Toulouse : « Quatorze mois pour rendre une décision de justice, c’est catastrophique », selon les magistrats du tribunal

Huit minutes. Parfois beaucoup moins. C’est le temps que prend un procureur de la République de permanence à Toulouse pour se prononcer sur une affaire. Qu’elle soit de trafic de stupéfiants ou de violences intrafamiliales. Une situation impossible pour les équipes de magistrats du parquet, assure leur responsable.

« On reçoit 3.000 appels par mois, c’est 100 par jour. Ce qui veut dire que le procureur de permanence doit prendre une décision toutes les huit minutes sur une affaire. Derrière cette décision, il y a la vie des gens. Est-ce moral ? Avec 27 procureurs, je ne vois pas comment on peut faire autrement », lâche Samuel Vuelta-Simon, le procureur de la République de Toulouse, lors d’une conférence de rentrée. Difficile, quand on voit que dans la quatrième ville de France, les affaires de viols et agressions sexuelles ont triplé entre 2019 et 2021, quand elles ont « seulement » doublé en France.

Quinze mois pour être jugé

Pour ne pas ralentir la machine judiciaire, de plus en plus, le parquet a recours a de plus en plus recours à des procédures pénales d’urgence, notamment via les comparutions immédiates en fonction de la gravité des faits. L’an dernier, leur nombre a augmenté de 12 %. Sans rentrer dans la justice expéditive, c’est selon le procureur de la République le moyen de « travailler rapidement » face à une « situation judiciaire engluée ».

Le procureur de la République de Toulouse, Samuel Vuelta-Simon, et le président du tribunal judiciaire, Xavier Pavageau.
Le procureur de la République de Toulouse, Samuel Vuelta-Simon, et le président du tribunal judiciaire, Xavier Pavageau. – B. Colin / 20 Minutes

« Pour rendre une décision pénale ou civile, entre le moment où les faits sont commis et le jugement, il se passe de 14 à 15 mois en moyenne, c’est catastrophique. La condamnation à une vertu pédagogique, quand on condamne plus d’un an après, on n’est pas bon », assure Samuel Vuelta-Simon qui réclame plus de moyens dans une ville qu’il estime largement sous-dotée depuis plusieurs années.

Chiffres à l’appui, pour lui, il faudrait pour être à la hauteur des autres pays européens, avoir 153 procureurs à Toulouse, contre 27 à l’heure actuelle. Sollicité par la chancellerie, sans illusion, il en a demandé huit de plus.
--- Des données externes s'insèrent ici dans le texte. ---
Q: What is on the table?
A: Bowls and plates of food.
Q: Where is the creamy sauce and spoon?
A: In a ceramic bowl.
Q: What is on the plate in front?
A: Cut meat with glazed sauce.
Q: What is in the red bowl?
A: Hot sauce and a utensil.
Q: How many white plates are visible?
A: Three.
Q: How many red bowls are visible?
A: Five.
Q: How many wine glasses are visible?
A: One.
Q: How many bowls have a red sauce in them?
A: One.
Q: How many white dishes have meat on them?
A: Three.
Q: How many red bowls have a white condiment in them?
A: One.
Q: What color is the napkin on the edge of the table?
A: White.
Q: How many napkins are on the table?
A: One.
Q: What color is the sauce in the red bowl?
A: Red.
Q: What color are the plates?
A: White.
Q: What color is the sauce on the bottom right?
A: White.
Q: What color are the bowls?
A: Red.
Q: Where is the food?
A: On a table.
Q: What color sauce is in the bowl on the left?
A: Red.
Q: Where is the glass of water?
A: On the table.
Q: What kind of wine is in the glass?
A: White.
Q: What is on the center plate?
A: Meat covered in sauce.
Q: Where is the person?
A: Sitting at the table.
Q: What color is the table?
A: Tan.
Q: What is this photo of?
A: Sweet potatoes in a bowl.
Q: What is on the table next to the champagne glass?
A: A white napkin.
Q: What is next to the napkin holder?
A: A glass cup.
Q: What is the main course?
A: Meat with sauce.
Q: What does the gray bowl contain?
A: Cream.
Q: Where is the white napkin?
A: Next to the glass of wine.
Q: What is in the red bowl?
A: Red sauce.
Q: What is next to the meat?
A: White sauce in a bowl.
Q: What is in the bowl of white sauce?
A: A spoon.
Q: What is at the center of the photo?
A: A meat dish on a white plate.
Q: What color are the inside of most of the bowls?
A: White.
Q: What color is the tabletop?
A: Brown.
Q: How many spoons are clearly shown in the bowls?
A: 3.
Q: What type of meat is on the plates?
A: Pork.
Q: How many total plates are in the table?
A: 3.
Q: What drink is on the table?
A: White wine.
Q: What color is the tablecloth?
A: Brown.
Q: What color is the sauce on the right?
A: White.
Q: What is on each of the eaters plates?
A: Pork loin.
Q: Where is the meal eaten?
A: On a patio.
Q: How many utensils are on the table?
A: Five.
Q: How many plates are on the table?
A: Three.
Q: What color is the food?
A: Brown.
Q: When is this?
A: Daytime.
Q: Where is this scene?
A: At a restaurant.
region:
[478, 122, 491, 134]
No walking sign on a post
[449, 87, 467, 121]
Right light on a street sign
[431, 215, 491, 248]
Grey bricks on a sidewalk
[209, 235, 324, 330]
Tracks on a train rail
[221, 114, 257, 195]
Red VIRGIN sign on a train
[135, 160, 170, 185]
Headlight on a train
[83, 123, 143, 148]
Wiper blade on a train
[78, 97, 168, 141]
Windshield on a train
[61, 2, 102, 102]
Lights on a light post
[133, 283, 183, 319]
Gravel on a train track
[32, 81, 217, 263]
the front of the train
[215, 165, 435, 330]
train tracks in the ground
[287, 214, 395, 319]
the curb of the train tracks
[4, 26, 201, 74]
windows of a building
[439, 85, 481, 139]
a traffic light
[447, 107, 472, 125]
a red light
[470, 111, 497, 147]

Effectifs moyens des dix plus grosses juridictions de France en 2020.
Effectifs moyens des dix plus grosses juridictions de France en 2020. – DSJ-CLE2020/Pharos DDG2020

Le président du tribunal judiciaire de Toulouse, lui, a requis l’arrivée d’une trentaine de juges en plus et d’une cinquantaine de greffiers pour faire fonctionner la machine. « En matière civile, un couple non marié qui veut se séparer et fait appel à un juge pour diverses raisons devra attendre neuf mois, et on aura que quelques minutes pour l’écouter. Pour des malfaçons sur une maison, ce qui arrive fréquemment, si on nous a saisis en 2020, ce ne sera pas jugé avant fin 2022. C’est une situation pas acceptable pour le justiciable, ni pour le juge », relève Xavier Pavageau.

Des missions en plus

D’autant plus inacceptable que Toulouse, qui fait partie des dix plus grosses juridictions de France se trouve bon dernier en termes d’effectifs affectés, que ce soit pour les magistrats du parquet ou du siège. Sans compter les nouvelles missions destinées à mettre en application les nouvelles lois.

Comme celle qui oblige désormais les hôpitaux psychiatriques à faire appel au juge des libertés et de la détention dès qu’ils veulent placer un malade à l’isolement ou l’attacher. « Cela a commencé il y a une semaine, nous avons eu une vingtaine de sollicitations la semaine dernière et quatre cas ce week-end, avec parfois la nécessité de se rendre sur place. La charge de cette activité a été évaluée à un tiers de temps plein… Que nous n’avons pas eu », déplore, un brin désabusé, le président du tribunal judiciaire.

Avec le procureur de la République, ils soutiennent leurs équipes qui, malgré le manque de moyens, se retrouvent à la troisième place des juridictions où le travail est le plus efficient. « La braise n’est pas éteinte depuis le mouvement de décembre dernier, il y a un ras-le-bol, avec un phénomène de départ », prévient Xavier Pavageau.